Can these things separate us from God? Well, they could if God weren't in control of them. If God was the sort of god that even some evangelicals conceive him to be; that He is in some sort of contest with the devil and with the free will of man, a contest in which He is frequently losing!! I dare say that under those circumstances, yes, God could lose that too, and then devils, or death could separate us from God's love, but not if these things are under His control, not if He is, as Luther said "God indeed!"
A God of providence. Notice the way the Heidelberg describes this absolute power of God, "Since all creatures are so in His hand..." I love this statement. Here's something that's worth memorizing. The whole Catechism is worth
memorizing, but this phrase especially. You talk about providence as a source of comfort? Memorize this! "... that without His will they cannot so much as move."

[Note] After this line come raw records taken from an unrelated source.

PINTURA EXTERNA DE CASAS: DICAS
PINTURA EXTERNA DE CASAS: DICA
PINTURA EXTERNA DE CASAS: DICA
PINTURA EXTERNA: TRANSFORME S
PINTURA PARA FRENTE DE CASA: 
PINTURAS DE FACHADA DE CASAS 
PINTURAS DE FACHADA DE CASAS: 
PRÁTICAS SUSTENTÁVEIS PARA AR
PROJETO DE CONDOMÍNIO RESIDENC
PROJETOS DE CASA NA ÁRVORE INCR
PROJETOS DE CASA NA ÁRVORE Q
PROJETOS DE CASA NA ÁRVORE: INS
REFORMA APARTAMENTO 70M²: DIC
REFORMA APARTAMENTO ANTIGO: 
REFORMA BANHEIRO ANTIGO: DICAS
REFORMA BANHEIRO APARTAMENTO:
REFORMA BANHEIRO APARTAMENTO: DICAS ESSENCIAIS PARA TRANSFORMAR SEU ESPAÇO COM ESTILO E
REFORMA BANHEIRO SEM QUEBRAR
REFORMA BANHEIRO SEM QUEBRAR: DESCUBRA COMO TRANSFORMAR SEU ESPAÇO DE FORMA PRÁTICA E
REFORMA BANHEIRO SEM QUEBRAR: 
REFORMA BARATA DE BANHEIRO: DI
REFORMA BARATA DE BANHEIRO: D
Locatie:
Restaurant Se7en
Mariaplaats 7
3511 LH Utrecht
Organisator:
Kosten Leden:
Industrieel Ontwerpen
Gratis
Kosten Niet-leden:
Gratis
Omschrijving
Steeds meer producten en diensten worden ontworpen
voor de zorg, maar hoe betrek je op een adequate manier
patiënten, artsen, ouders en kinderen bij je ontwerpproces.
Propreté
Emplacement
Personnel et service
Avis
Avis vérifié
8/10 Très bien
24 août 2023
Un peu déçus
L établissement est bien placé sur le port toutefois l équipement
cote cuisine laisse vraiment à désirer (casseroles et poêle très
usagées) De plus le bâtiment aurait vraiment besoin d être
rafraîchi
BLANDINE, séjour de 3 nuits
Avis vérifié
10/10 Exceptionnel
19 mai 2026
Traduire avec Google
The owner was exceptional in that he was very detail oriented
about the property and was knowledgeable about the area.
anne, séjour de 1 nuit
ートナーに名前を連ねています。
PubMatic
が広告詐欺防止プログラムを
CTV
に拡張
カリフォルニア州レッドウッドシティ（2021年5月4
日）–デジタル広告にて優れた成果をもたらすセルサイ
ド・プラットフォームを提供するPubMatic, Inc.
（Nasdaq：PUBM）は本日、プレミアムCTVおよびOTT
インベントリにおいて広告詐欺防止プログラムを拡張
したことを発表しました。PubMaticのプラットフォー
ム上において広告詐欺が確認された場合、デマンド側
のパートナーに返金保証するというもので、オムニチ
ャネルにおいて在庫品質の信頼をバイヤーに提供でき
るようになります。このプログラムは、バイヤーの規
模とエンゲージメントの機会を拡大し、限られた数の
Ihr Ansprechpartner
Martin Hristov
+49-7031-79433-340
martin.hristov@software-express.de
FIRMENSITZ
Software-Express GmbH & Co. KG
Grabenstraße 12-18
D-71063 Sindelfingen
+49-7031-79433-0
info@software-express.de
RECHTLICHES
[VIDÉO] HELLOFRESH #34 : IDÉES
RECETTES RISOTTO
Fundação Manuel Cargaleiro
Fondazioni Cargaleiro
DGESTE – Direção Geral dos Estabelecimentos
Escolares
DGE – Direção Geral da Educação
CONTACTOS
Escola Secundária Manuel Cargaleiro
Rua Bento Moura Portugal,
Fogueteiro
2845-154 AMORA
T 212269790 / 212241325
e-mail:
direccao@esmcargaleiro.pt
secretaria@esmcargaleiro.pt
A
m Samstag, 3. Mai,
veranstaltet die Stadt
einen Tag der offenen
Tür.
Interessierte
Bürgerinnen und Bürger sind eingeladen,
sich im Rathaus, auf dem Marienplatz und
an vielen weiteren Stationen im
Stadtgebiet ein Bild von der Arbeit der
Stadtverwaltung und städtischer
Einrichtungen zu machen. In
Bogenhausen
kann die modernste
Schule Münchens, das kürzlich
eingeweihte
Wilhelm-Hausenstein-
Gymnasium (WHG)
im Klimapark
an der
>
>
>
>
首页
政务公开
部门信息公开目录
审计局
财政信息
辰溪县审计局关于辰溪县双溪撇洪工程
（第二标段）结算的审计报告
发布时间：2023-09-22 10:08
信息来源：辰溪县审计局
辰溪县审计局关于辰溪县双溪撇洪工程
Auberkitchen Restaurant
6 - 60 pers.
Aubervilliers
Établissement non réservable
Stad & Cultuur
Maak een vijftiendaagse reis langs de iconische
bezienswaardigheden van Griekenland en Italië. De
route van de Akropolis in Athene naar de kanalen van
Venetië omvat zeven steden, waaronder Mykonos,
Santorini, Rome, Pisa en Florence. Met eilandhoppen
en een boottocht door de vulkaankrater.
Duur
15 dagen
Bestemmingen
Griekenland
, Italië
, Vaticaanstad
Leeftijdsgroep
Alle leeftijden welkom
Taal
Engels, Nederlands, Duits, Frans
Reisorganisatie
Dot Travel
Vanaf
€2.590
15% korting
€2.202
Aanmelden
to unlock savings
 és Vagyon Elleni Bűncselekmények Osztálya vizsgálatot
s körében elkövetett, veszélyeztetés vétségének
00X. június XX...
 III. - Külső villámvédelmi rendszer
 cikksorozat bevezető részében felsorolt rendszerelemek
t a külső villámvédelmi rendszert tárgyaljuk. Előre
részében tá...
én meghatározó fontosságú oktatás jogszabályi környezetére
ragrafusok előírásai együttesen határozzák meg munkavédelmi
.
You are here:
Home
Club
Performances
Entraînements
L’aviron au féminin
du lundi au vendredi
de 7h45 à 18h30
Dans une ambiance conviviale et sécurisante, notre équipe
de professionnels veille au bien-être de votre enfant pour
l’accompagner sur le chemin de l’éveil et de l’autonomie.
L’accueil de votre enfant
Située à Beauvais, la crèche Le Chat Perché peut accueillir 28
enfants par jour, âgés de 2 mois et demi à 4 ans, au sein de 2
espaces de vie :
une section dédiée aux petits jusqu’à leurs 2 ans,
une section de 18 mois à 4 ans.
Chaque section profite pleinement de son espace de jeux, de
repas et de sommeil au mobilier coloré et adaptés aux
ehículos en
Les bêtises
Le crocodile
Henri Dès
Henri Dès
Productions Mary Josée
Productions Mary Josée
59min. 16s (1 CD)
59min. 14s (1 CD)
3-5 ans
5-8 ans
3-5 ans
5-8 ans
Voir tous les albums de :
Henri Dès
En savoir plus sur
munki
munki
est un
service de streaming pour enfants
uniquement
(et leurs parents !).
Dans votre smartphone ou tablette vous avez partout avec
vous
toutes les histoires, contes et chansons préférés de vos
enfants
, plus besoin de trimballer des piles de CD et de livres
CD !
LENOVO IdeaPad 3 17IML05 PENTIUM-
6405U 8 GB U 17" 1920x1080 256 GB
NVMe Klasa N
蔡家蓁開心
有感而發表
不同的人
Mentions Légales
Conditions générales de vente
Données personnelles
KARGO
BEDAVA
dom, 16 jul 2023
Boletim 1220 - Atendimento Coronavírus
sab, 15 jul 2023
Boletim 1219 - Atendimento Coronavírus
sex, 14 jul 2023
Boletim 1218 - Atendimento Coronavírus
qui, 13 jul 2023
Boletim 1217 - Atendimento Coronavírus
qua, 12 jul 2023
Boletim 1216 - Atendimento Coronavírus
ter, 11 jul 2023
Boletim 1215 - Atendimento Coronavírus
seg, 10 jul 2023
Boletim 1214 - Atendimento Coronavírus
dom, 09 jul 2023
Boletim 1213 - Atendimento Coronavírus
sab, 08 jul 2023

What does it profit us to know that God created and by His providence upholds all things? That we may be patient in adversity, thankful in prosperity, and, for what is future, to have confidence in our faithful God and Father, that no creature shall separate us from His love, since all creatures are so in His hand that without His will they cannot so much as move.
Let us pray......Heavenly Father, we think of the words, "Ye fearful saints fresh courage take..." O God, grant that at all times we may have that faith which the Holy Ghost gives through the Word that thou art a God of Providence, and this is the source of all our safety, all our confidence, and all our blessing. Amen.